## TASK GOAL
A single number is the whole answer: the count of lines in the records where "right" occurs.

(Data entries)
___

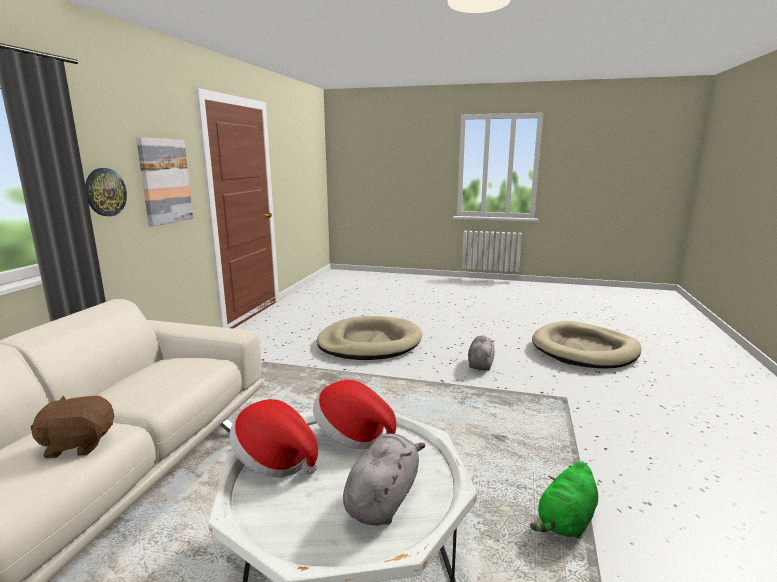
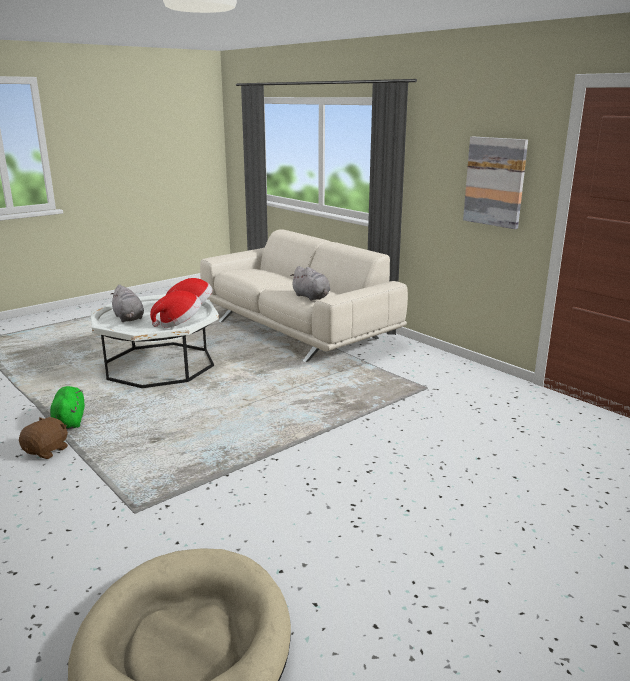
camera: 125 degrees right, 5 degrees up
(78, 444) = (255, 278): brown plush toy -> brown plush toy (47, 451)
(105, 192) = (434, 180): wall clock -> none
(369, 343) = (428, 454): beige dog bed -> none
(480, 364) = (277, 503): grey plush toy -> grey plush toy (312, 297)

___

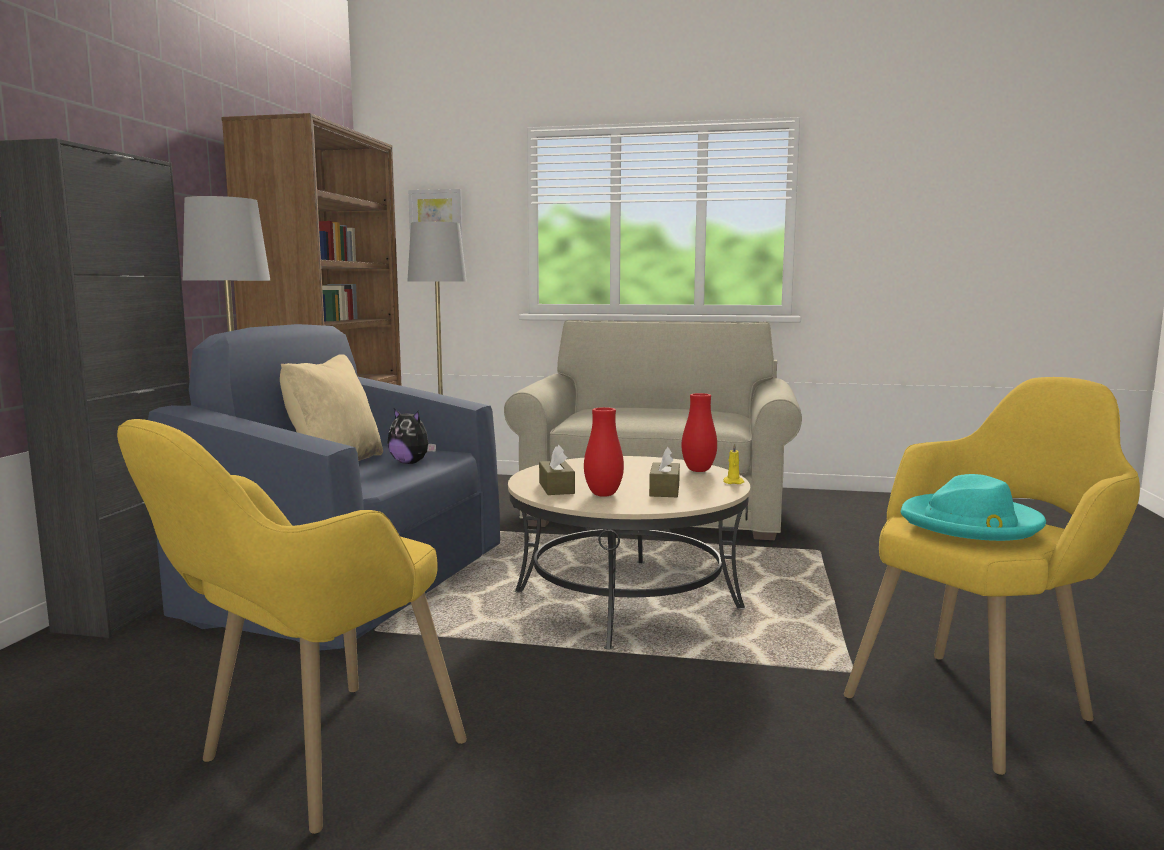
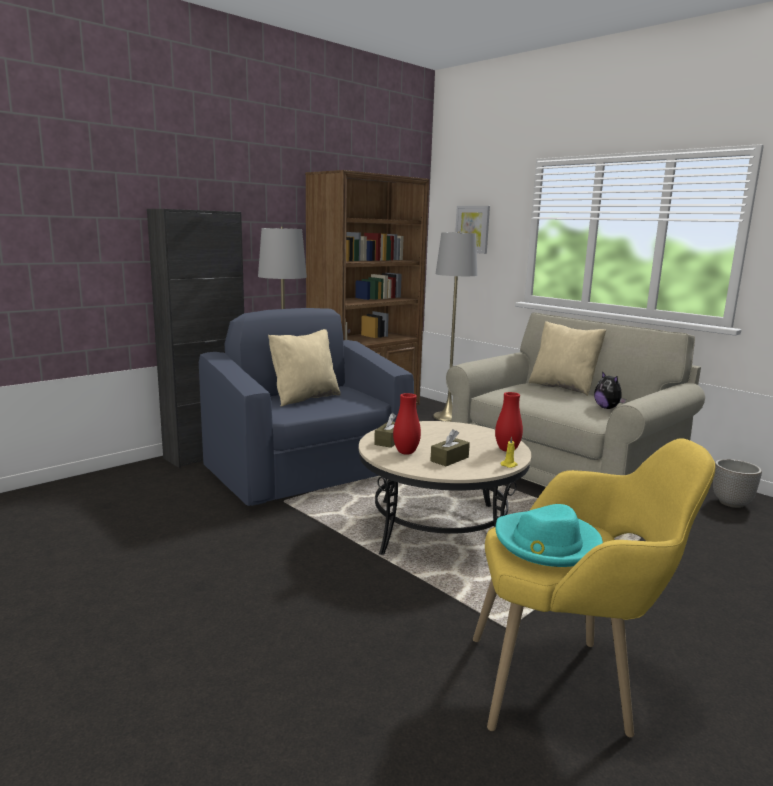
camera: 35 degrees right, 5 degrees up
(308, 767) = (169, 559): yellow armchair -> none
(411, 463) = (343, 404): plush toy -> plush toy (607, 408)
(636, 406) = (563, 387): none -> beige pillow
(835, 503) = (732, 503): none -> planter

___

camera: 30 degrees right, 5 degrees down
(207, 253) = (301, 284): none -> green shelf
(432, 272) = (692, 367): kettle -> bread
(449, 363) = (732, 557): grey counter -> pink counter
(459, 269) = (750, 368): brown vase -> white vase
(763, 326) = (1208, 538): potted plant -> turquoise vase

___

## ANSWER TO THE EXERCISE
3